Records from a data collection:
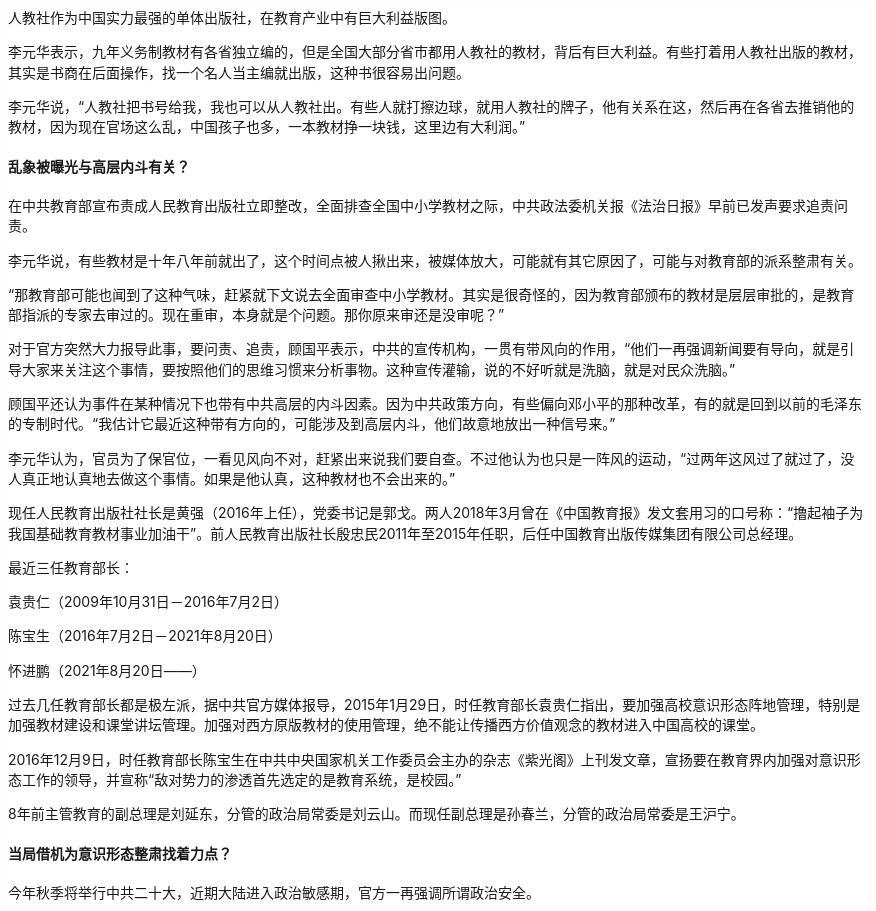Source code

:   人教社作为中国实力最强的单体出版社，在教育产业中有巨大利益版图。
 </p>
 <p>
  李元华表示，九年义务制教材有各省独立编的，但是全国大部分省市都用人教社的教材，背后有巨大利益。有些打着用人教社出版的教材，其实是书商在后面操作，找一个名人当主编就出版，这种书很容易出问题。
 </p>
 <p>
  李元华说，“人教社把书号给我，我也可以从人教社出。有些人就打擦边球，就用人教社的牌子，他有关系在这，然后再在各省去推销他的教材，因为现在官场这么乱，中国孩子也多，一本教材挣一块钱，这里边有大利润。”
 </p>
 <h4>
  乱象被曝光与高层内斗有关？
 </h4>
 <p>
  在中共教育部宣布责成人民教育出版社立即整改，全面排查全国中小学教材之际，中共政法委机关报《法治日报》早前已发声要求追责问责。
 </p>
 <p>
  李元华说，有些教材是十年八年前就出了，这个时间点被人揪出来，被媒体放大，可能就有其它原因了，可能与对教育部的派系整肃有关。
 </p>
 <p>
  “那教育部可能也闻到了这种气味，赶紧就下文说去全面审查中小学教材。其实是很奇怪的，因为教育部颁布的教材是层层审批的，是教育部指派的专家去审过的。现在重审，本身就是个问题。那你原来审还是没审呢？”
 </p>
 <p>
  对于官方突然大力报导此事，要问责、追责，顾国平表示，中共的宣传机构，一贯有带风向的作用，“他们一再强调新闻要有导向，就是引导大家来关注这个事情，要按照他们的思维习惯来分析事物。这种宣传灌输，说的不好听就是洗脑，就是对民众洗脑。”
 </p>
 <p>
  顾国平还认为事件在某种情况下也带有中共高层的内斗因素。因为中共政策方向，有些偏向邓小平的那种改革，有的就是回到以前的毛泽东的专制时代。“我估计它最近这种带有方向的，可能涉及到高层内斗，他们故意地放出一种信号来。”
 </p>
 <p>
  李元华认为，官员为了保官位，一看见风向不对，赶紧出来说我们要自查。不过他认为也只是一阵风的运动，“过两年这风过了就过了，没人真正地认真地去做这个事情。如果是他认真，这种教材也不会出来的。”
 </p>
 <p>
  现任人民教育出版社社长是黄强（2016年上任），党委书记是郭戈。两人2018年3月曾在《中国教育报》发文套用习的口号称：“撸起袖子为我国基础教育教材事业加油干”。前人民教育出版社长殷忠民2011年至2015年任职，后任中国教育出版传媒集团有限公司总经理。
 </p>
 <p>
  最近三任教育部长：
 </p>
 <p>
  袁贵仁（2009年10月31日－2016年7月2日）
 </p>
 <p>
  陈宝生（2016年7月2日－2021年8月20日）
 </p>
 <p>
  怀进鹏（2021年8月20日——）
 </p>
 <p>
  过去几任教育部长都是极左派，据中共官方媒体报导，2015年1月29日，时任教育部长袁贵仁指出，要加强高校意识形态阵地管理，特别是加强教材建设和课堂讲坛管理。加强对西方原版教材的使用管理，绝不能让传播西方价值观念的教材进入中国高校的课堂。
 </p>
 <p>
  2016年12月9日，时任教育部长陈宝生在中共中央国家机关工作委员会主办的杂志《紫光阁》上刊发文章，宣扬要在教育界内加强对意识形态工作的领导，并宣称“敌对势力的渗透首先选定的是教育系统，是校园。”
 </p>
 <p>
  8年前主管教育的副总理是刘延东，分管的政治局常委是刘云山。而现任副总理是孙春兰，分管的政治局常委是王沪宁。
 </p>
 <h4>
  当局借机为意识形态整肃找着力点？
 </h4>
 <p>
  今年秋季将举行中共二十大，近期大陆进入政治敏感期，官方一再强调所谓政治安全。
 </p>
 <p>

(Exercise aim) Pick out each line of the material above that contains the string "李元华说". Matching is case-sensitive.

(Answer to this exercise)
  李元华说，“人教社把书号给我，我也可以从人教社出。有些人就打擦边球，就用人教社的牌子，他有关系在这，然后再在各省去推销他的教材，因为现在官场这么乱，中国孩子也多，一本教材挣一块钱，这里边有大利润。”
  李元华说，有些教材是十年八年前就出了，这个时间点被人揪出来，被媒体放大，可能就有其它原因了，可能与对教育部的派系整肃有关。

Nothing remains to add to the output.